Cardinals’ Contreras hears snickers about playing first base and ‘I don’t give a (flip).’
As St. Louis Cardinals coaches Stubby Clapp and Daniel Descalso drove ground balls around the horn for infield practice on Tuesday, Alec Burleson and Willson Contreras agreed to a friendly stipulation to raise their stakes.
Every misplayed grounder would result in five pushups, face down in the infield dirt.
Burleson owed and delivered one set. Contreras kept his uniform front clean. It’s a good start at a new spot.
“I feel relaxed, I feel confident,” Contreras said after the team’s workout. “I’m just trying to enjoy the process more than anything.”
The team approached him near the end of last season, as they did with their other established veterans on long-term contracts, to inquire whether he would prefer to be traded than to stick around for a change in organizational direction. Contreras wanted to stay, and to take it a step further, was willing to shift from behind the plate to first base, taking over as the starter at that spot from the departed Paul Goldschmidt.
The change was immediate, and its ripples significant.
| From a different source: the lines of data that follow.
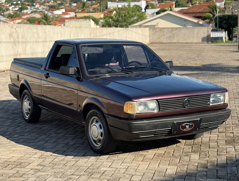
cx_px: 120
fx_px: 333
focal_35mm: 48
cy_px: 90
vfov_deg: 30.4
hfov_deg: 39.5
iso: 100
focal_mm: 6.76
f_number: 1.78
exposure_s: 1/2577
Contreras reported to camp weighing 245 pounds, having added, in his estimation, 12 pounds of muscle to his upper body over the winter. As a catcher, he placed a premium on flexibility and agility, preferring to keep himself in the range of 230 pounds while knowing he would lose weight as the season unfolded.
Now? Grip it and rip it, both the barbells and the bats.
“He’s been working hard at it,” manager Oli Marmol said of Contreras’s transition. “You see him first thing in the morning, he eats something, and he’s already on the turf field with Stubby [Clapp] and Cheo [Oquendo] and the guys.”
Clapp, the team’s primary infield coach as well as first base coach, echoed the sentiments of many others around camp in discussing the most challenging part of the switch – it’s all in the feet.
“There’s a lot more that goes on at first base than you realize,” Clapp said. “When you anchor first base down, it anchors everybody else down, and you have the confidence to be able to throw the ball across the infield.
“I think you’ll see that his feet play over at first base. He moves well. We’ve just to make sure that we get him calmed down and make sure that we’re not trying to go too fast. And help him realize, like, how close he really is to first base, and identifying the speed of the ball hit and stuff like that, and not to panic and be able to do stuff like that.”
Luken Baker, who has played more than 4,000 innings at first base as a professional, said that “everything starts from the ground up” for a first baseman.
“Before I started playing first base, I thought it was, you just stick the guy over there that can hurt you the least,” Baker explained. “But the more that I played over there, there’s a lot of little things in the footwork and how you’re setting up reactions. You’re at a hot corner too. It’s not just third base, right?”
Burleson, who figures to be Contreras’s primary backup, echoed Baker’s sentiments nearly word for word.
“It’s the hot corner, just on the other side of the diamond,” Burleson said. “It’s not as easy as it sounds. Yeah, your main job is to catch the ball. But [the infielders] making tough plays and stuff, they don’t have good grips on the ball. You’ve got to be able to read that. You’ve got to make some picks and stuff. Without a first baseman, I mean, you don’t really have baseball.”
Contreras is well aware of the necessary work, and was vehement in his desire to tune out exterior skepticism.
“Having confidence, being confident, is a huge key for me right now,” he said. “I feel the same way I did last year. I feel good about it. Feel confident that I’m gonna have a good season.
“I’ve seen [people] say [things] about my defense at first base, or this and that, but people are gonna say whatever they’re gonna say. I don’t give a [flip]. I’m the one here doing my work, putting in my stuff, and I know what I’m able to do.”
Another thing Contreras is able to do, freed from behind the plate, is dream about what could happen for him over a full season. His 138 games played in 2018 were a career high, and that was also the only year in which he put up more than 500 plate appearances. Catching takes a toll on the body that modern managers seek to avoid through prescribed rest, and between those plans and the wear and tear of injuries, it remains to be seen what his bat might deliver if he’s able to climb north of 150 games or 600 plate appearances.
Asked if he had a home run total in mind for his inaugural season out of shin pads, Contreras smirked and relayed a conversation he recently had with his brother, William, the catcher for the Milwaukee Brewers.
“I said, ‘I’m gonna hit 62 [homers] this year,’” Contreras relayed. “He was like, ‘whoaaa.’ It was just a joke. I don’t have any numbers in mind. Whatever comes to me, I’ll take it. But the one thing I have for sure in my mind is to just play hard, be a good guy in the clubhouse, and pick each other up.”
And so he did on Tuesday, with he and Burleson egging each other on to make increasingly difficult stops with the threat of calisthenics looming in the background. He didn’t have to get down in the dirt himself, though, which already looks a great deal different from years past.